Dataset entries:

--*--

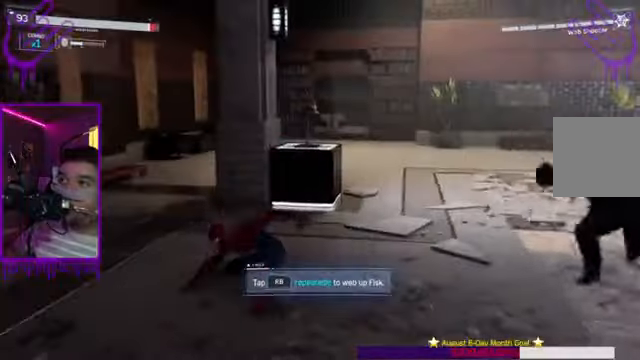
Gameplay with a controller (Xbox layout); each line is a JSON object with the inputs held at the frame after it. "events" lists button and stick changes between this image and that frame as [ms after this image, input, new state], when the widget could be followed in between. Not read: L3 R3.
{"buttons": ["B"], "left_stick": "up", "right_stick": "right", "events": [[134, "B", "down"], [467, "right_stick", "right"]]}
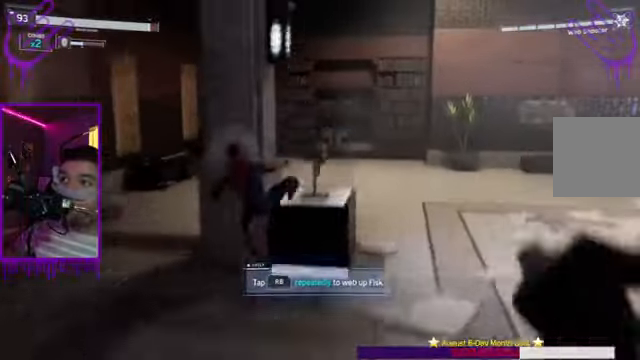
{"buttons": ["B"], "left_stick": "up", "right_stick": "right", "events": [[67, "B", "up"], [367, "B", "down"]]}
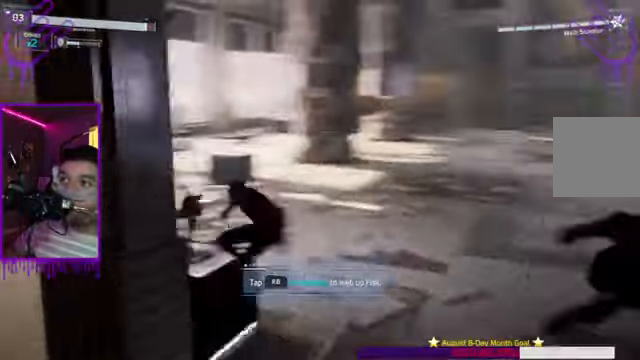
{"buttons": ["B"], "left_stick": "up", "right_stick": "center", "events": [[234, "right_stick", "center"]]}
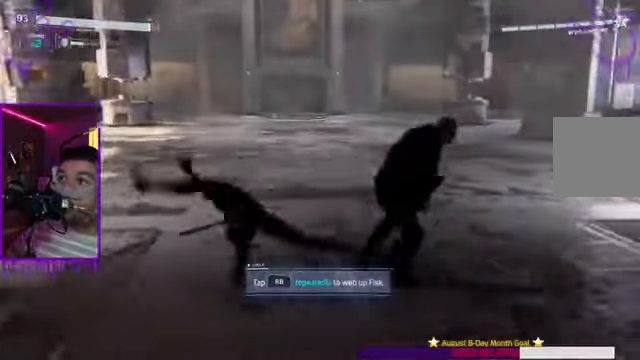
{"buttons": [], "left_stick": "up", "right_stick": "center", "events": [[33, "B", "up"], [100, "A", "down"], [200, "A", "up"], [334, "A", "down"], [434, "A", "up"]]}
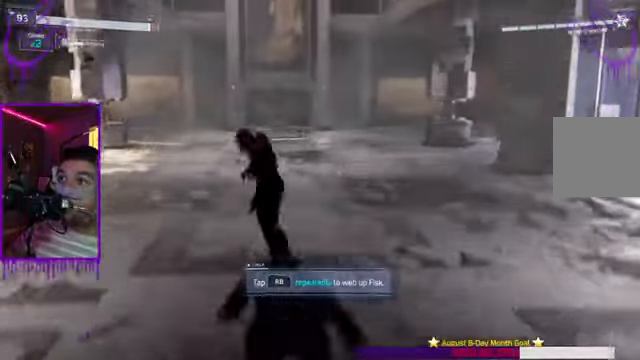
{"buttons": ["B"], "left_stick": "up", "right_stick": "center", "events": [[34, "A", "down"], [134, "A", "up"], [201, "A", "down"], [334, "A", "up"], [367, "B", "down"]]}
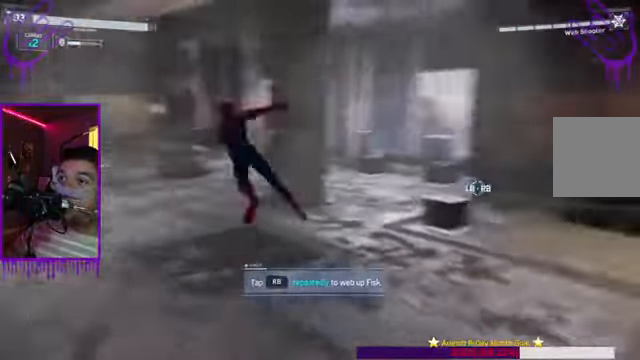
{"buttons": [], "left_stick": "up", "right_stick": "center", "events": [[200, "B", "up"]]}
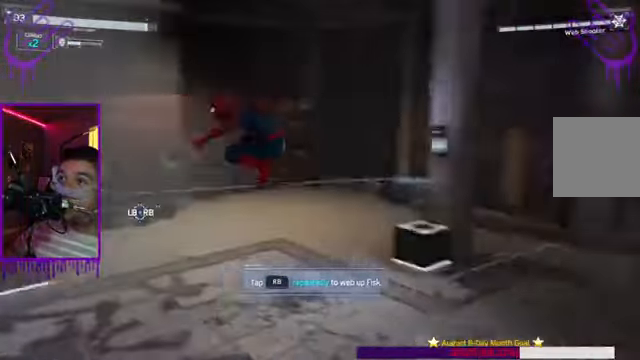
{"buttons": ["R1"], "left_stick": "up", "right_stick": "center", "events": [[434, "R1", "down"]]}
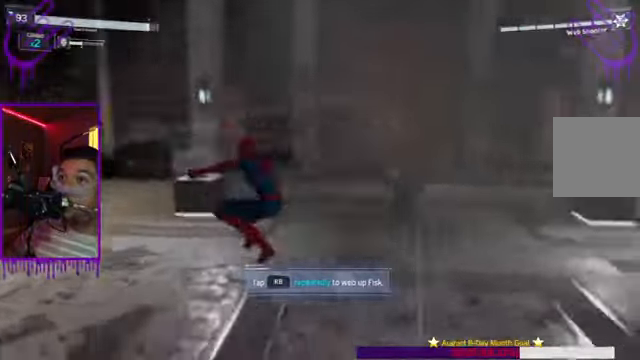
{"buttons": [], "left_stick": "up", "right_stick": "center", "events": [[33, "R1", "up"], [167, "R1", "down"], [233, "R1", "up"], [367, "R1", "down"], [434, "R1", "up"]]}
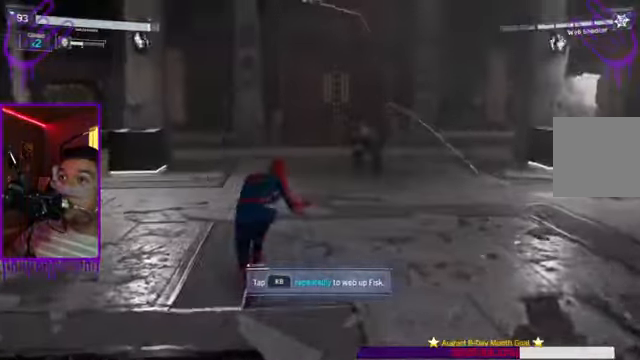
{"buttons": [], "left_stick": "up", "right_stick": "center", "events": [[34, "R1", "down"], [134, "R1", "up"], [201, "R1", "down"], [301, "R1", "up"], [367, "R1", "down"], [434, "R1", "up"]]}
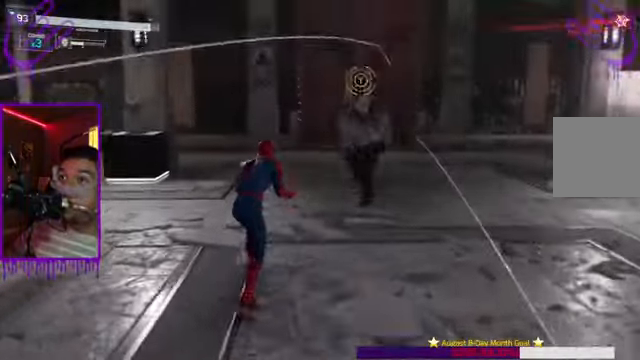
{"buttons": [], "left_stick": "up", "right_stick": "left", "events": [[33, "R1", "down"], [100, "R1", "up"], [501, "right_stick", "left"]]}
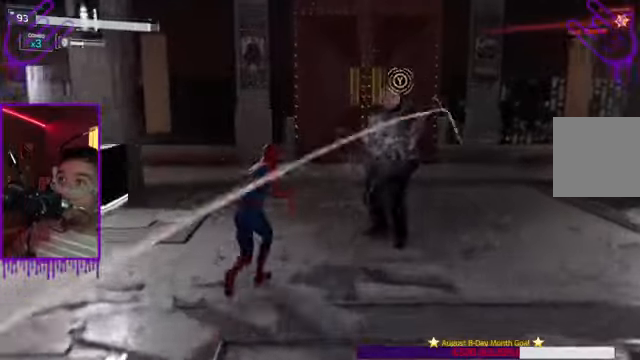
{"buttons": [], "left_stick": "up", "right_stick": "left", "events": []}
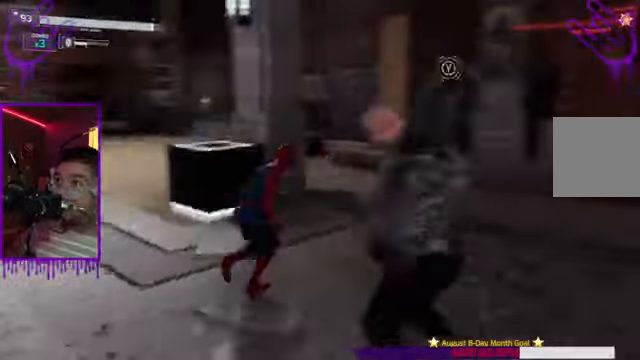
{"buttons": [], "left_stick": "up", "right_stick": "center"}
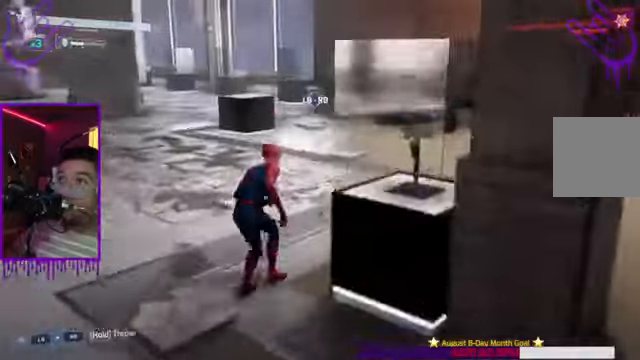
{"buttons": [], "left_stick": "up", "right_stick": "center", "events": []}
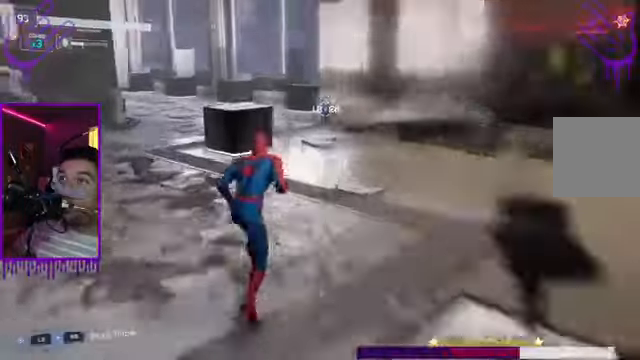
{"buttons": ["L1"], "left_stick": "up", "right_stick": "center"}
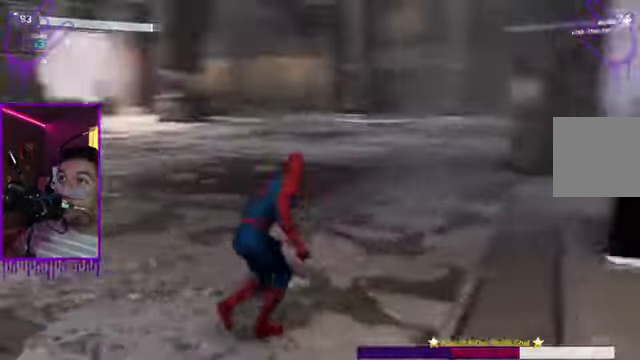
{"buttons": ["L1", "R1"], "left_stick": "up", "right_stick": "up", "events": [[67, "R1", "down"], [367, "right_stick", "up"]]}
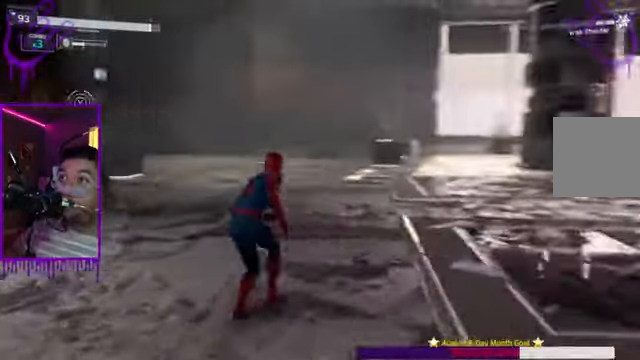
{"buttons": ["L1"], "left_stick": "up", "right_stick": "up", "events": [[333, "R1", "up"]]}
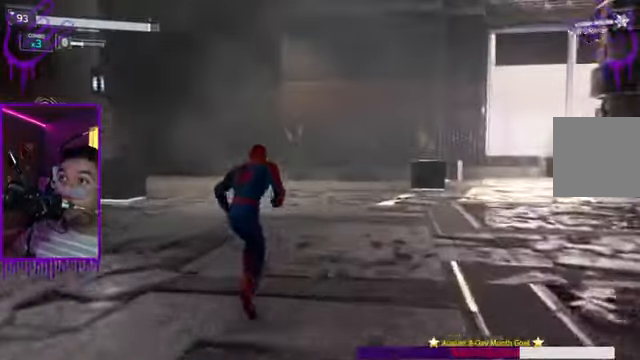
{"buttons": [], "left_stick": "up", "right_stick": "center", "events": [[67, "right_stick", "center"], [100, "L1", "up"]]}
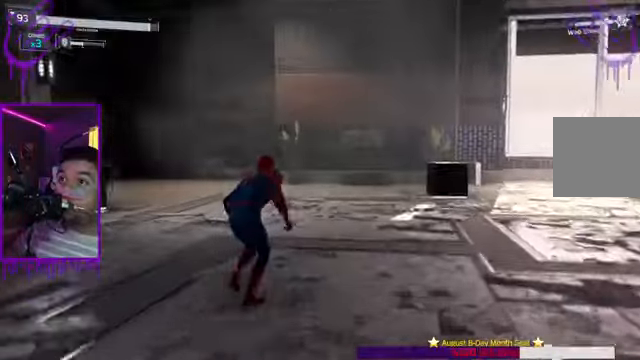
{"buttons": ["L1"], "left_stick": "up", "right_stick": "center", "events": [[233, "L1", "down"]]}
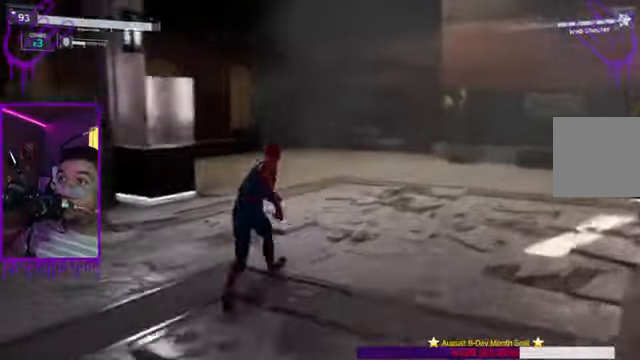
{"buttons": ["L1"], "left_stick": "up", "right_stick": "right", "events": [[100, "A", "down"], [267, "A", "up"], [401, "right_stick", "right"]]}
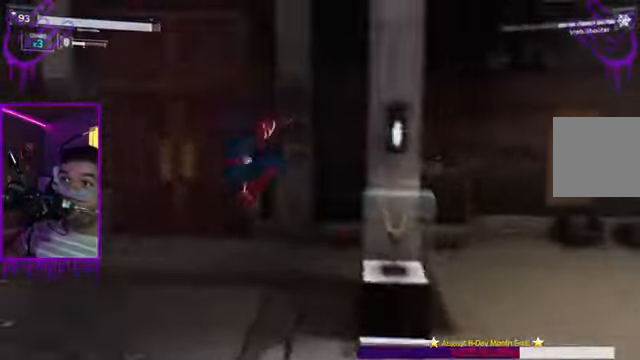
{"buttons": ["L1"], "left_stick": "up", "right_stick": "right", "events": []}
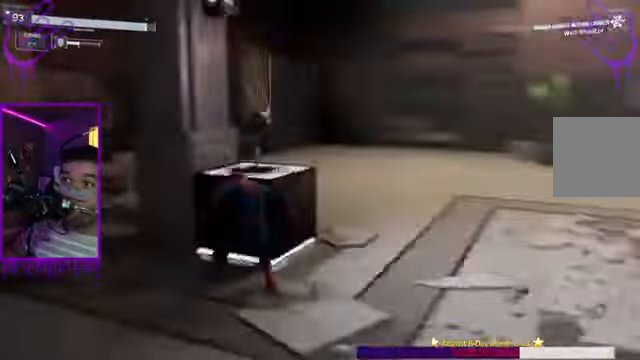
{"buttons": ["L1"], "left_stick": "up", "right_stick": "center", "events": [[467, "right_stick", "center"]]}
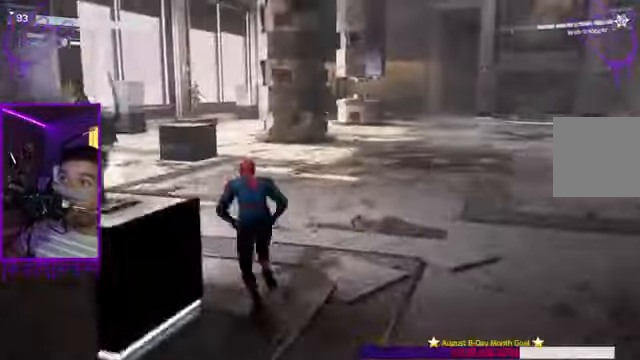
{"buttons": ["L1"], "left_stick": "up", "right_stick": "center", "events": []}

--*--

## THE PROBLEM
Copy out every line of the data above, taking care to leave the pictures out.

## TASK ANSWER
Gameplay with a controller (Xbox layout); each line is a JSON object with the inputs held at the frame after it. "events" lists button and stick changes between this image and that frame as [ms after this image, input, new state], when the widget could be followed in between. Not read: L3 R3.
{"buttons": ["B"], "left_stick": "up", "right_stick": "right", "events": [[134, "B", "down"], [467, "right_stick", "right"]]}
{"buttons": ["B"], "left_stick": "up", "right_stick": "right", "events": [[67, "B", "up"], [367, "B", "down"]]}
{"buttons": ["B"], "left_stick": "up", "right_stick": "center", "events": [[234, "right_stick", "center"]]}
{"buttons": [], "left_stick": "up", "right_stick": "center", "events": [[33, "B", "up"], [100, "A", "down"], [200, "A", "up"], [334, "A", "down"], [434, "A", "up"]]}
{"buttons": ["B"], "left_stick": "up", "right_stick": "center", "events": [[34, "A", "down"], [134, "A", "up"], [201, "A", "down"], [334, "A", "up"], [367, "B", "down"]]}
{"buttons": [], "left_stick": "up", "right_stick": "center", "events": [[200, "B", "up"]]}
{"buttons": ["R1"], "left_stick": "up", "right_stick": "center", "events": [[434, "R1", "down"]]}
{"buttons": [], "left_stick": "up", "right_stick": "center", "events": [[33, "R1", "up"], [167, "R1", "down"], [233, "R1", "up"], [367, "R1", "down"], [434, "R1", "up"]]}
{"buttons": [], "left_stick": "up", "right_stick": "center", "events": [[34, "R1", "down"], [134, "R1", "up"], [201, "R1", "down"], [301, "R1", "up"], [367, "R1", "down"], [434, "R1", "up"]]}
{"buttons": [], "left_stick": "up", "right_stick": "left", "events": [[33, "R1", "down"], [100, "R1", "up"], [501, "right_stick", "left"]]}
{"buttons": [], "left_stick": "up", "right_stick": "left", "events": []}
{"buttons": [], "left_stick": "up", "right_stick": "center"}
{"buttons": [], "left_stick": "up", "right_stick": "center", "events": []}
{"buttons": ["L1"], "left_stick": "up", "right_stick": "center"}
{"buttons": ["L1", "R1"], "left_stick": "up", "right_stick": "up", "events": [[67, "R1", "down"], [367, "right_stick", "up"]]}
{"buttons": ["L1"], "left_stick": "up", "right_stick": "up", "events": [[333, "R1", "up"]]}
{"buttons": [], "left_stick": "up", "right_stick": "center", "events": [[67, "right_stick", "center"], [100, "L1", "up"]]}
{"buttons": ["L1"], "left_stick": "up", "right_stick": "center", "events": [[233, "L1", "down"]]}
{"buttons": ["L1"], "left_stick": "up", "right_stick": "right", "events": [[100, "A", "down"], [267, "A", "up"], [401, "right_stick", "right"]]}
{"buttons": ["L1"], "left_stick": "up", "right_stick": "right", "events": []}
{"buttons": ["L1"], "left_stick": "up", "right_stick": "center", "events": [[467, "right_stick", "center"]]}
{"buttons": ["L1"], "left_stick": "up", "right_stick": "center", "events": []}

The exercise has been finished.